Con Malizia Salvatore Samperi segna un’epoca. Gli anni ’70 e la “famigerata” commedia erotica italiana hanno trovato la linea guida e il titolo da citare dai posteri.
Il film non sarebbe probabilmente lo stesso senza Laura Antonelli al suo meglio. L’erotismo che emana da ogni centimetro di pelle non è neppure paragonabile alle algide e perfette bellezze del cinema erotico odierno. La scena in cui ci concede uno spogliarello sul letto osservata da due giovanissimi voyeur è ad alto tasso onanistico più di tutti i softcore del Playboy Channel messi assieme.

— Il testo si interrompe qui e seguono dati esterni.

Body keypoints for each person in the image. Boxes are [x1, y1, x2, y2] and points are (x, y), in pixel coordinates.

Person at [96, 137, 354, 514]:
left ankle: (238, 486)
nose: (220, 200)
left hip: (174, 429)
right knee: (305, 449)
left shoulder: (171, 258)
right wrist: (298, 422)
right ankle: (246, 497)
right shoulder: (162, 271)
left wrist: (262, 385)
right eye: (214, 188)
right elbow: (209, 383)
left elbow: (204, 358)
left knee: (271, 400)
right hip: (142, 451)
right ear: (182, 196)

Come si è capito la carica di erotismo antiborghese dell’esordio di Samperi, Grazie zia, qui trova alloggio solo marginalmente, il film principalmente ha lo scopo di vendere sesso maladolescenziale.
Trattasi della formazione adolescenziale di Alessandro Momo (famoso per sempre grazie a Malizia e al successivo Peccati veniali poi purtroppo vittima di un incidente stradale mortale a soli 17 anni) nei panni di Nino, secondogenito del ricco e anziano siciliano Ignazio che resta vedovo ad inizio film e solo a dover badare ai tre masculi che ha per figli. Giunge però a sorpresa la bellissima Angela (Antonelli) a presentarsi come angelo della casa apparentemente mandata dalla moglie prima della dipartita per le pulizie di casa e per pensar alla cena. Ma il capofamiglia e i due figli più grandi hanno altri pensieri per la testa, quelli che anche lo spettatore maschio si fa subito… Alla fine Ignazio la impalmerà ma sarà il giovane Nino ad assaporarne le grazie per primo e di nascosto dopo un lungo avvicinamento fatto di giochi erotici, seduzioni ed infine svezzamento (di lui).

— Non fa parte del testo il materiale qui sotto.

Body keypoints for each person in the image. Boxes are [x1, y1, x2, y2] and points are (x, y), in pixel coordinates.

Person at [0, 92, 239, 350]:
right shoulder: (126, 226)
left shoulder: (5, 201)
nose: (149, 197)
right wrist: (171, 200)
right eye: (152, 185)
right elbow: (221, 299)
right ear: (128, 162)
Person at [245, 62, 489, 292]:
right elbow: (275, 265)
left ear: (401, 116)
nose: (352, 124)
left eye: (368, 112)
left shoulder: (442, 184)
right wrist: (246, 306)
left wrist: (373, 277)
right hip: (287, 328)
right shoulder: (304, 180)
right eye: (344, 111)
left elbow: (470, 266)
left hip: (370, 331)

Quando parlavo di marginalità delle tendenze “sessantottine” del primo film intendevo che comunque restano residui di spirito antiborghese dato che Angela ha come scopo il farsi sposare da Ignazio (“proprio adesso che stavo per mettermi a posto”) e Nino ne approfitta per sfruttare la sua differenza di classe per vessarla e costringerla a sottomettersi a lui. Ad esempio la scena della carta gettata a terra è di una violenza psicologica notevole e così quella durante il temporale in cui l’Antonelli è costretta a spogliarsi dal ragazzino in una scena quasi psichedelica. Poi ovviamente l’ipocrita matrimonio finale.
E’ chiaro che tutto ciò non è lo scopo principale della macchina cinematografica samperiana che è più impegnata a moltiplicare le inquadrature (diventate mitiche) da sotto la gonna.
Aiutato dai professionisti Turi Ferro, Pino Caruso e Angela Luce, il regista riesce a completare un film che inventa un genere e ha come punto debole solamente la parte “umoristica” in cui gli habitué del comico pecoreccio Stefano Amato e Gianluigi Chirizzi anticipano le “pierinate” che verranno.
“Quello che maggiormente contraddistingue Malizia (…) è la sua particolare freschezza, la leggerezza con cui riesce ad affrontare i temi dell’amore, della sensualità e del possesso. Senza mai cadere nel cattivo gusto o nella banalità (…) con il gusto così intenso del peccato e del suo profumo.” Così Bruschini e Tentori nel loro libro dedicato al cinema erotico italiano che proprio dal film in questione prende il titolo (Malizia perverse della Granata Press, 1993).
“C’è tutto o quasi. Il Sud, l’amore ancillare, il vecchio libidinoso, i ragazzi che si masturbano nel vedere le donne nude di nascosto, gli amici ciccioni, i personaggi di contorno”. “Il modello per decine e decine di film a venire”. Così invece il Giusti sul suo Stracult (Sperling & Kupfler, 1999).
“Gli spunti di satira sociale lasciano il tempo che trovano. All’epoca, scalpore grandi incassi e un’improvvisa notorietà per la Antonelli”. Così lo liquida invece il Mereghetti con un asterisco e mezzo appena.
Product placement inesistente se si eccettua un Johnny Walker intuito dietro una mano che ne nasconde l’etichetta e il quotidiano La Sicilia che, più che altro, serve a contestualizzare il film.